1073

Case No. 15,666.

UNITED STATES v. McDANIEL.

[4 Cranch, C. C. 721.]1

Circuit Court, District of Columbia.

March Term, 1836.

LARCENY OF BANK NOTE—INDICTMENT.

In an indictment under the penitentiary act for the District of Columbia (section 9) for stealing a bank-note, it is not necessary to state that it is a bank-note “for the payment” of money or other valuable thing.

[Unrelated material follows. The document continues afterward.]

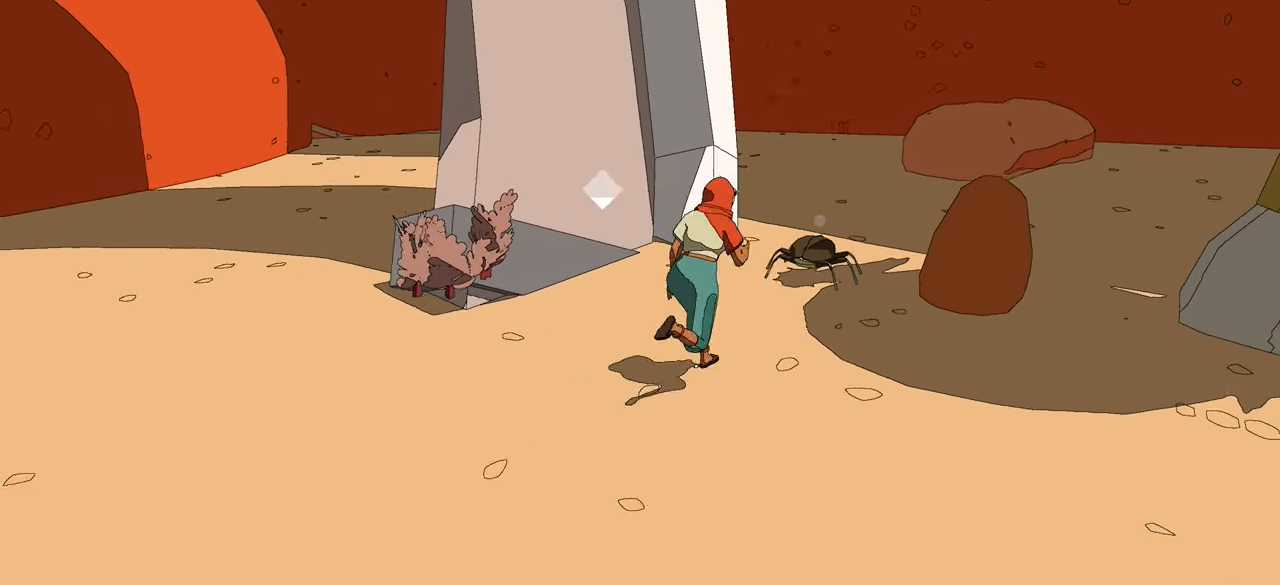
{"buttons": ["B", "X"], "left_stick": "center", "right_stick": "center", "events": [[133, "X", "down"], [216, "X", "up"], [283, "X", "down"], [300, "left_stick", "up"], [350, "X", "up"], [383, "X", "down"], [400, "left_stick", "center"]]}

[Cited in Arnold v. State, 52 Ind. 285.]

The Indictment charged the defendant [George MeDaniel] with stealing “one banknote of the Union Bank of Georgetown, to the amount of five dollars, and of the value of five dollars: one bank-note of the Union Bank of Georgetown, to the amount of ten dollars, and of the value of ten dollars, &c, stating several others, in like terms. The defendant, having been found guilty, moved, in arrest of judgment, by his counsel, Mr. Brent and Mr. Bradley, because, in the indictment, it is not averred that the banknotes were “for the payment of money or other valuable thing.” By the 9th section of the penitentiary act for the District of Columbia of March 2, 1831, it is enacted: “That every person convicted of feloniously stealing, taking, and carrying away any goods or chattels, or other personal property of the value of five dollars, or upwards, or any bank-note, promissory note, or other instrument of writing, for the payment or delivery of money, or other valuable thing, to the amount of five dollars or upwards, shall be sentenced to suffer imprisonment and labor,” &c.

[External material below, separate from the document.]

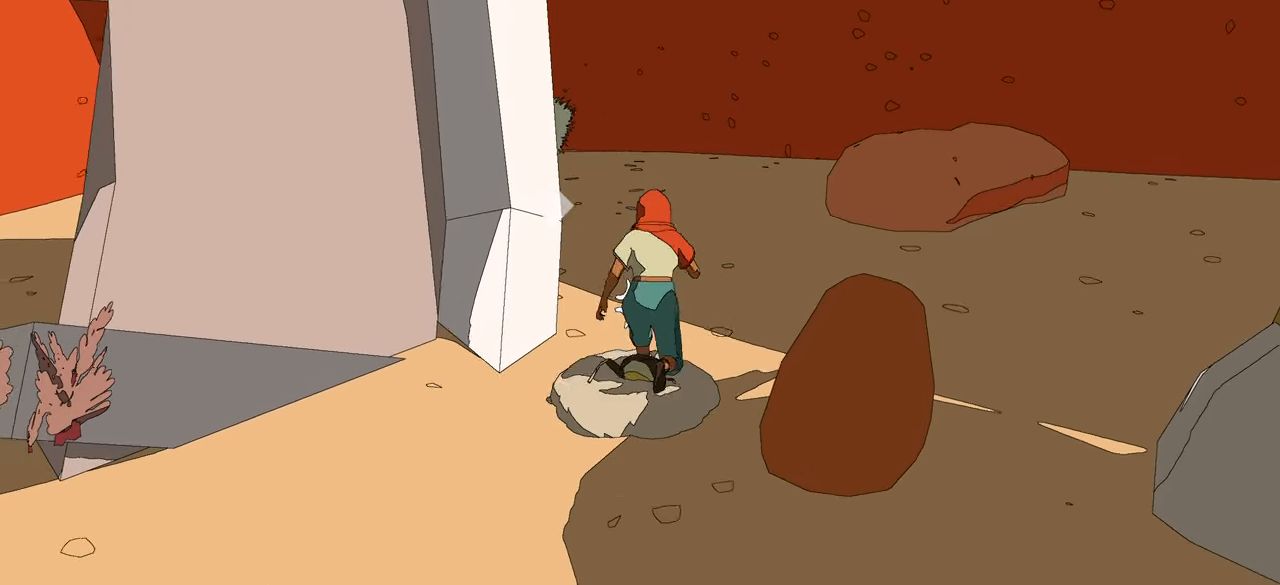
{"buttons": ["B"], "left_stick": "down-left", "right_stick": "center", "events": [[216, "X", "up"], [266, "X", "down"], [300, "left_stick", "down-left"], [350, "X", "up"], [416, "X", "down"], [500, "X", "up"]]}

The defendant's counsel cited 3 Chit. 973a, 974; Starkie, Cr. Pl.; U. S. v. Barry (in this court, at November term, 1835 [Case No. 14,530]).

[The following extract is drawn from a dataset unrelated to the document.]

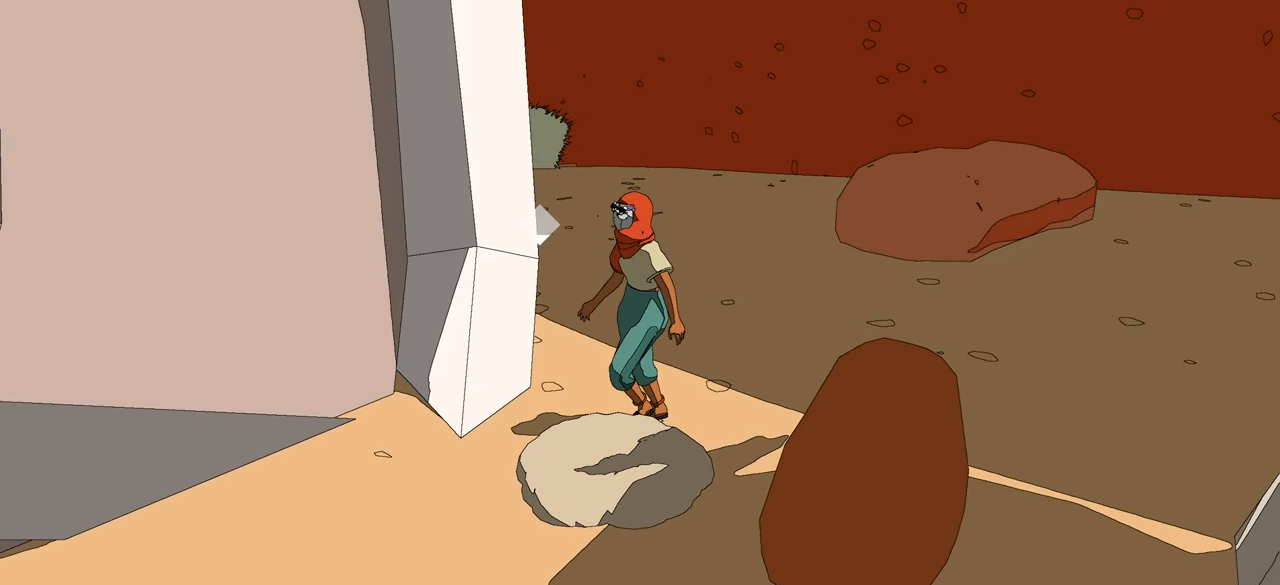
{"buttons": ["B", "X"], "left_stick": "down-left", "right_stick": "center", "events": [[33, "left_stick", "down"], [283, "X", "down"], [400, "left_stick", "down-left"]]}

THE COURT (CRANCH, Chief Judge, doubting,) refused to arrest the judgment, being of opinion that the averment that it was a bank-note of the Union Bank of Georgetown, to the amount of ten dollars, of the value of ten dollars, was sufficient, and that it was not necessary to aver it to be a bank-note “for the payment of money to the amount of ten dollars.”

Verdict, “Guilty.”

THE COURT sentenced the defendant to three years' imprisonment and labor in the penitentiary, but he was pardoned by the president of the United States.